*** Supplied entries Section Begins ***

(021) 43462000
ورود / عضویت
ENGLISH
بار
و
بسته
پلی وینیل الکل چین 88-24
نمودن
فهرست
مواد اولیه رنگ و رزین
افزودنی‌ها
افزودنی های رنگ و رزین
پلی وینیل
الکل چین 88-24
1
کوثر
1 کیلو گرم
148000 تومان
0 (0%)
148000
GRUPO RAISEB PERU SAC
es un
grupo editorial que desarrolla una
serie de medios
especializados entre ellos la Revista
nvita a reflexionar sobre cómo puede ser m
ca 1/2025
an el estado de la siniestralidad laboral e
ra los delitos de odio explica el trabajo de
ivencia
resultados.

*** Supplied entries Section Ends ***

**To do**
If a line in the entries above has the word "رزین", copy it.

**Completed task**
مواد اولیه رنگ و رزین
افزودنی های رنگ و رزین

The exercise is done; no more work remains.